(EXERCISE AIM): Output the entries word for word. Omit images.

Content starts

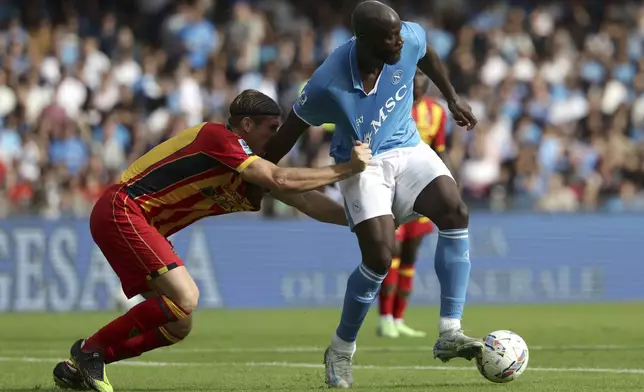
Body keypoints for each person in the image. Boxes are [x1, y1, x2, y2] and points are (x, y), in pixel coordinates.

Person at [52, 89, 372, 392]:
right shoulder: (218, 137)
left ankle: (84, 362)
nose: (277, 138)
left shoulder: (248, 170)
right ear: (246, 125)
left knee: (179, 323)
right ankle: (91, 350)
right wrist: (347, 169)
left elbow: (307, 202)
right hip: (122, 209)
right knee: (186, 296)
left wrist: (365, 218)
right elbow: (279, 177)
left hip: (139, 223)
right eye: (272, 128)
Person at [263, 1, 481, 388]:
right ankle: (341, 350)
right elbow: (289, 131)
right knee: (381, 257)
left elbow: (426, 51)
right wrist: (254, 172)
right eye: (390, 37)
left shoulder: (408, 38)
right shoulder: (328, 81)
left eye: (399, 33)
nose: (400, 41)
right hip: (361, 162)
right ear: (363, 40)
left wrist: (451, 96)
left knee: (455, 210)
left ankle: (450, 332)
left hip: (407, 144)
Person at [377, 69, 455, 338]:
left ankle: (399, 319)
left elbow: (440, 152)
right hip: (394, 193)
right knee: (392, 253)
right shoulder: (390, 109)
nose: (417, 91)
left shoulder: (438, 113)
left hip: (423, 193)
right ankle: (384, 317)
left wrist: (449, 186)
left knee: (410, 255)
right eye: (413, 87)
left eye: (421, 87)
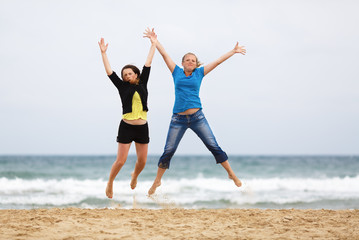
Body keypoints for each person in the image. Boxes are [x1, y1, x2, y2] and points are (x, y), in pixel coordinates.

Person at [147, 30, 246, 195]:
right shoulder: (176, 72)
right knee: (169, 150)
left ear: (196, 63)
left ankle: (231, 173)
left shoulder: (200, 73)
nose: (190, 62)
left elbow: (218, 62)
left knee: (213, 145)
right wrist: (155, 42)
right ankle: (157, 181)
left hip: (197, 117)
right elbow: (164, 55)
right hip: (178, 119)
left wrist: (233, 51)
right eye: (187, 60)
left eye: (193, 60)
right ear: (183, 62)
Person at [99, 28, 157, 199]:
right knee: (121, 161)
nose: (126, 76)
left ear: (136, 74)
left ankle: (135, 176)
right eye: (124, 75)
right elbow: (109, 72)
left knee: (143, 161)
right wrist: (104, 53)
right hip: (126, 127)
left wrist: (153, 44)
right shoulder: (122, 86)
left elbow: (148, 62)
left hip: (142, 127)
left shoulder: (143, 82)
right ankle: (110, 182)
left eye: (129, 73)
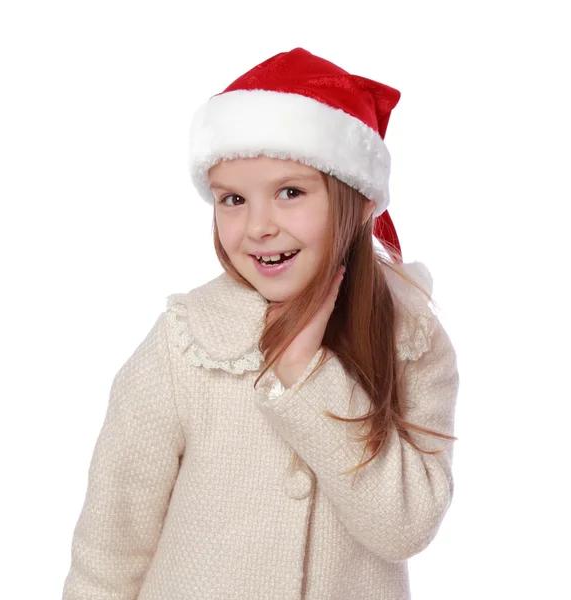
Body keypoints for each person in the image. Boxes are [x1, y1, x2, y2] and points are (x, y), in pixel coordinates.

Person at [62, 47, 460, 600]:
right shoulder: (188, 341)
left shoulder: (412, 339)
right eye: (232, 199)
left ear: (361, 199)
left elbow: (406, 526)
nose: (258, 227)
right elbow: (111, 546)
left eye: (290, 192)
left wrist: (307, 372)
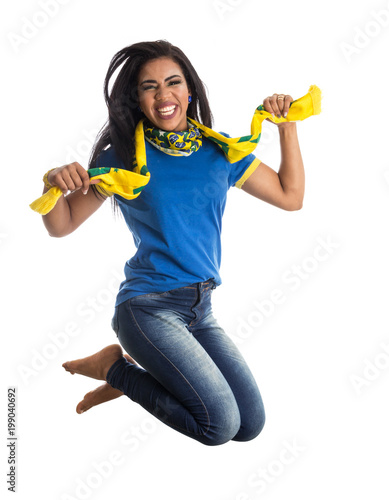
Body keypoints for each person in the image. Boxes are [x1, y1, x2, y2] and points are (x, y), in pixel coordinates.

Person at [42, 40, 305, 446]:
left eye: (173, 82)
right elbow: (62, 225)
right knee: (218, 427)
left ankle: (131, 375)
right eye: (149, 87)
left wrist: (286, 126)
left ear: (190, 91)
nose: (163, 95)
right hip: (148, 308)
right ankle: (118, 370)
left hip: (200, 309)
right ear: (138, 99)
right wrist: (53, 185)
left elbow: (291, 196)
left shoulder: (223, 152)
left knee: (249, 425)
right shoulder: (124, 159)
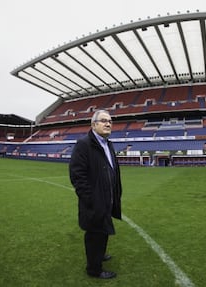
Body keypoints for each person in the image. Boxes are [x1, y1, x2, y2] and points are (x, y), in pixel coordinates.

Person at [69, 110, 122, 279]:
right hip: (94, 200)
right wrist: (90, 199)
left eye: (110, 121)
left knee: (103, 229)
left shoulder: (109, 144)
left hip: (108, 198)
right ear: (93, 124)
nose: (108, 124)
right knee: (94, 233)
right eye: (104, 121)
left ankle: (99, 254)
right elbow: (77, 175)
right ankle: (94, 269)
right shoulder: (84, 144)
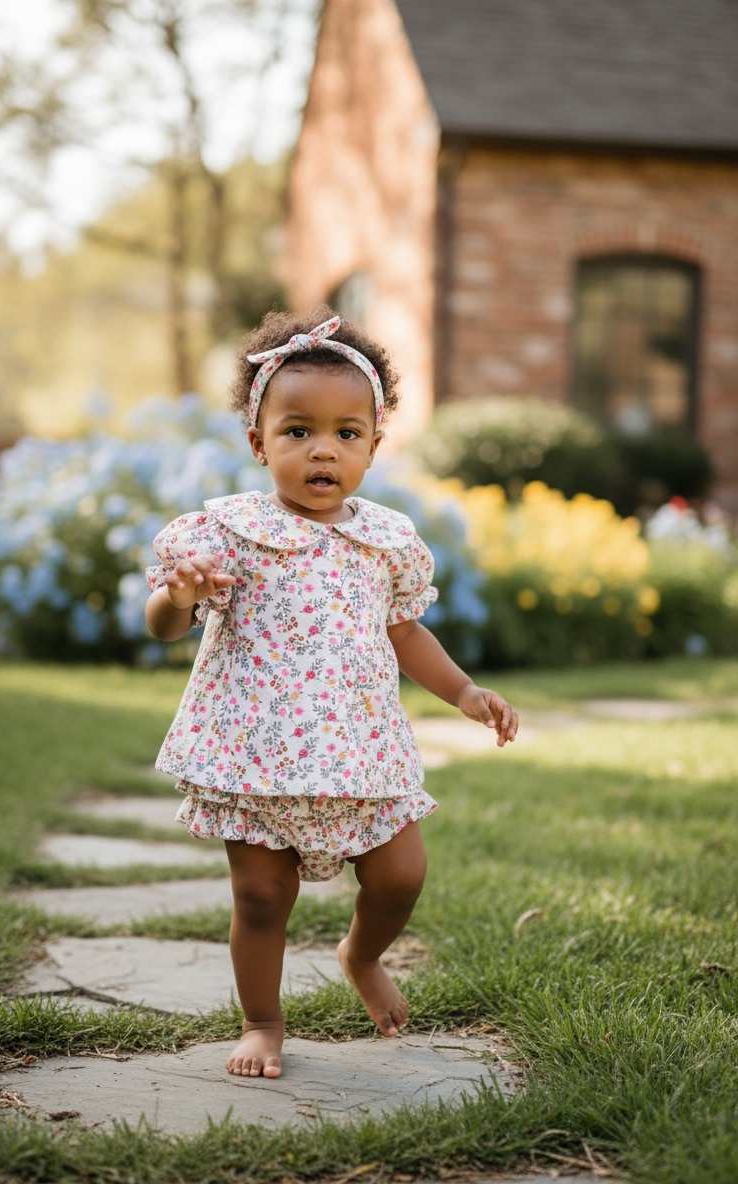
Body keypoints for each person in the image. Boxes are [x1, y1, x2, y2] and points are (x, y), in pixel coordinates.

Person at [145, 307, 518, 1079]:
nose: (323, 449)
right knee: (260, 896)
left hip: (362, 750)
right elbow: (164, 628)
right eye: (298, 431)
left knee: (400, 875)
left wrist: (463, 692)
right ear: (259, 442)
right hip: (257, 752)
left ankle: (361, 954)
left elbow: (405, 632)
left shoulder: (384, 541)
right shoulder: (228, 534)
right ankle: (262, 1022)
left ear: (374, 446)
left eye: (347, 433)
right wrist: (179, 597)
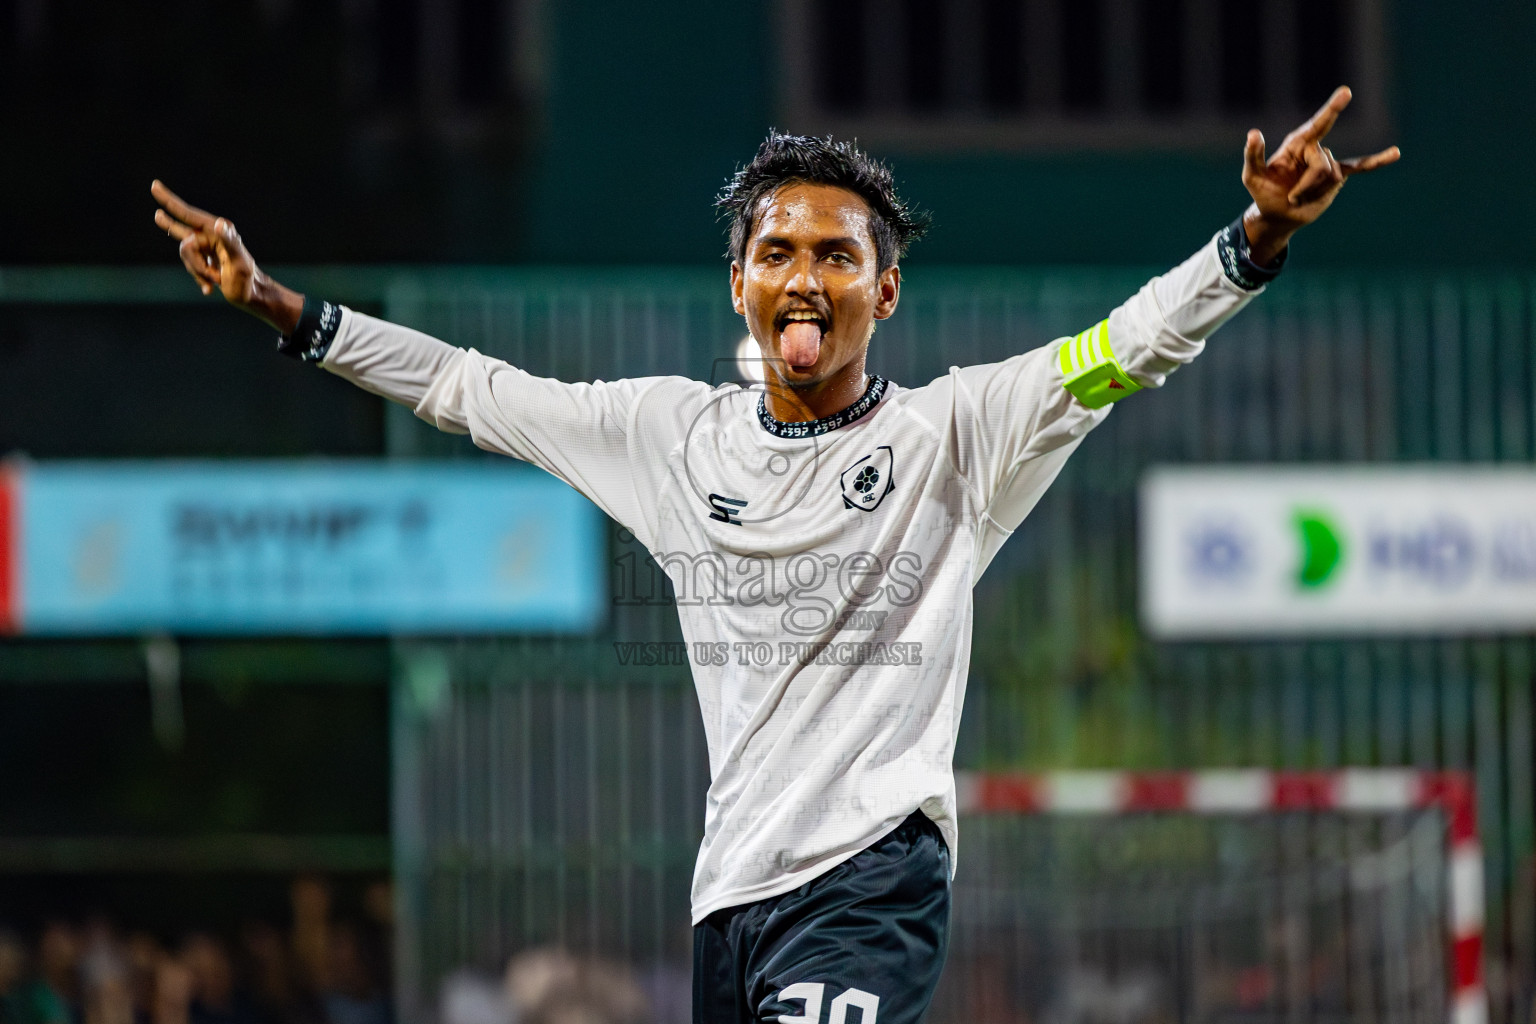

Content ends

(ANSWER AREA):
Body keypoints for each person in the image. Boxes are [x1, y1, x2, y2] and points are (x, y), in pixel coordinates.

Person at [52, 89, 372, 392]:
right shoulder: (218, 137)
left ankle: (84, 362)
nose: (277, 138)
left shoulder: (248, 170)
right ear: (246, 125)
left knee: (179, 323)
right ankle: (91, 350)
right wrist: (347, 169)
left elbow: (307, 202)
right hip: (122, 209)
right knee: (186, 296)
left wrist: (365, 218)
right elbow: (279, 177)
left hip: (139, 223)
right eye: (272, 128)
Person at [263, 1, 481, 388]:
right ankle: (341, 350)
right elbow: (289, 131)
right knee: (381, 257)
left elbow: (426, 51)
right wrist: (254, 172)
right eye: (390, 37)
left shoulder: (408, 38)
right shoulder: (328, 81)
left eye: (399, 33)
nose: (400, 41)
right hip: (361, 162)
right ear: (363, 40)
left wrist: (451, 96)
left knee: (455, 210)
left ankle: (450, 332)
left hip: (407, 144)
Person at [377, 69, 455, 338]:
left ankle: (399, 319)
left elbow: (440, 152)
right hip: (394, 193)
right knee: (392, 253)
right shoulder: (390, 109)
nose: (417, 91)
left shoulder: (438, 113)
left hip: (423, 193)
right ankle: (384, 317)
left wrist: (449, 186)
left knee: (410, 255)
right eye: (413, 87)
left eye: (421, 87)
Body keypoints for each person in the image. Boxes are [x1, y1, x2, y2] and points are (x, y), in pixel coordinates.

Person at [147, 30, 246, 195]:
right shoulder: (176, 72)
right knee: (169, 150)
left ear: (196, 63)
left ankle: (231, 173)
left shoulder: (200, 73)
nose: (190, 62)
left elbow: (218, 62)
left knee: (213, 145)
right wrist: (155, 42)
right ankle: (157, 181)
left hip: (197, 117)
right elbow: (164, 55)
right hip: (178, 119)
left wrist: (233, 51)
right eye: (187, 60)
left eye: (193, 60)
right ear: (183, 62)
Person at [99, 28, 157, 199]:
right knee: (121, 161)
nose: (126, 76)
left ear: (136, 74)
left ankle: (135, 176)
right eye: (124, 75)
right elbow: (109, 72)
left knee: (143, 161)
right wrist: (104, 53)
right hip: (126, 127)
left wrist: (153, 44)
right shoulder: (122, 86)
left elbow: (148, 62)
left hip: (142, 127)
left shoulder: (143, 82)
right ankle: (110, 182)
left eye: (129, 73)
Body keypoints for each person in the image. Boxes are [x1, y1, x2, y2] and points are (x, y), in pixel coordinates.

Person at [62, 47, 460, 600]:
right shoulder: (188, 341)
left shoulder: (412, 339)
right eye: (232, 199)
left ear: (361, 199)
left elbow: (406, 526)
nose: (258, 227)
right elbow: (111, 546)
left eye: (290, 192)
left wrist: (307, 372)
Body keypoints for each person in the image. Boxes are [x1, y1, x2, y2] and points are (x, y), in pixel coordinates.

Person at [42, 40, 305, 446]:
left eye: (173, 82)
right elbow: (62, 225)
right knee: (218, 427)
left ankle: (131, 375)
right eye: (149, 87)
left wrist: (286, 126)
left ear: (190, 91)
nose: (163, 95)
right hip: (148, 308)
right ankle: (118, 370)
left hip: (200, 309)
right ear: (138, 99)
right wrist: (53, 185)
left elbow: (291, 196)
left shoulder: (223, 152)
left knee: (249, 425)
right shoulder: (124, 159)
Body keypoints for each person in the image. Boxes are [x1, y1, x2, y2] and points are (x, y), in pixel coordinates.

Person at [69, 110, 122, 279]:
right hip: (94, 200)
right wrist: (90, 199)
left eye: (110, 121)
left knee: (103, 229)
left shoulder: (109, 144)
left hip: (108, 198)
right ear: (93, 124)
nose: (108, 124)
right knee: (94, 233)
right eye: (104, 121)
left ankle: (99, 254)
right elbow: (77, 175)
right ankle: (94, 269)
right shoulder: (84, 144)
Body keypoints for each person in the image. Boxes are [x1, y1, x2, y2] and points are (x, y), in pixel coordinates.

Person at [145, 307, 518, 1079]:
nose: (323, 449)
right knee: (260, 896)
left hip: (362, 750)
right elbow: (164, 628)
right eye: (298, 431)
left knee: (400, 875)
left wrist: (463, 692)
right ear: (259, 442)
right hip: (257, 752)
left ankle: (361, 954)
left elbow: (405, 632)
left shoulder: (384, 541)
right shoulder: (228, 534)
right ankle: (262, 1022)
left ear: (374, 446)
left eye: (347, 433)
right wrist: (179, 597)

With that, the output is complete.